_Transcribed page contents_
------------------------------------------------------------------------
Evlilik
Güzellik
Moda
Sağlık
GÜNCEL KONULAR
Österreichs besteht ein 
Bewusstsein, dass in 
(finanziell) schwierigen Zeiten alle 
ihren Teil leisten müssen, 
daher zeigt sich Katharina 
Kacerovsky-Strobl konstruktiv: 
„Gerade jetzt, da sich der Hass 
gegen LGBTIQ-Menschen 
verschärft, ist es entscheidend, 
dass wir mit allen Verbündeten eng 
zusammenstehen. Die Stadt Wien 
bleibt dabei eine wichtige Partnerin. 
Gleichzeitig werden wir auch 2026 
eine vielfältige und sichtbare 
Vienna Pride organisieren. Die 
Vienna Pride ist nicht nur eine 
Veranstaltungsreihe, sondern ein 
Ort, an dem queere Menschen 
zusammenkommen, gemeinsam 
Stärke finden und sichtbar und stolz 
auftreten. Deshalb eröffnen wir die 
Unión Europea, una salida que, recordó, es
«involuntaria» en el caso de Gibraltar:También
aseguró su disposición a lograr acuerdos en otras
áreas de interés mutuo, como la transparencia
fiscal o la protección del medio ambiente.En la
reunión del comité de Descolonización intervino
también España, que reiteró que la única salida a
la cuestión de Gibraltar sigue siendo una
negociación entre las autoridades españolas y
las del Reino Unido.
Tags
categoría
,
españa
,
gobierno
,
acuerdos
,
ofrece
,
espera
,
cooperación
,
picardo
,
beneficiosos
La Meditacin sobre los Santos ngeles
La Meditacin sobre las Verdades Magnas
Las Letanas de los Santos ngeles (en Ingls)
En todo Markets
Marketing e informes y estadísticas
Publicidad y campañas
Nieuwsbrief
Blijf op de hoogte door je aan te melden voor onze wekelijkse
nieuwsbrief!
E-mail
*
------------------------------------------------------------------------
_INSTRUCTION_
Write out all of the records word for word.

_WRITTEN RESPONSE_
Evlilik
Güzellik
Moda
Sağlık
GÜNCEL KONULAR
Österreichs besteht ein 
Bewusstsein, dass in 
(finanziell) schwierigen Zeiten alle 
ihren Teil leisten müssen, 
daher zeigt sich Katharina 
Kacerovsky-Strobl konstruktiv: 
„Gerade jetzt, da sich der Hass 
gegen LGBTIQ-Menschen 
verschärft, ist es entscheidend, 
dass wir mit allen Verbündeten eng 
zusammenstehen. Die Stadt Wien 
bleibt dabei eine wichtige Partnerin. 
Gleichzeitig werden wir auch 2026 
eine vielfältige und sichtbare 
Vienna Pride organisieren. Die 
Vienna Pride ist nicht nur eine 
Veranstaltungsreihe, sondern ein 
Ort, an dem queere Menschen 
zusammenkommen, gemeinsam 
Stärke finden und sichtbar und stolz 
auftreten. Deshalb eröffnen wir die 
Unión Europea, una salida que, recordó, es
«involuntaria» en el caso de Gibraltar:También
aseguró su disposición a lograr acuerdos en otras
áreas de interés mutuo, como la transparencia
fiscal o la protección del medio ambiente.En la
reunión del comité de Descolonización intervino
también España, que reiteró que la única salida a
la cuestión de Gibraltar sigue siendo una
negociación entre las autoridades españolas y
las del Reino Unido.
Tags
categoría
,
españa
,
gobierno
,
acuerdos
,
ofrece
,
espera
,
cooperación
,
picardo
,
beneficiosos
La Meditacin sobre los Santos ngeles
La Meditacin sobre las Verdades Magnas
Las Letanas de los Santos ngeles (en Ingls)
En todo Markets
Marketing e informes y estadísticas
Publicidad y campañas
Nieuwsbrief
Blijf op de hoogte door je aan te melden voor onze wekelijkse
nieuwsbrief!
E-mail
*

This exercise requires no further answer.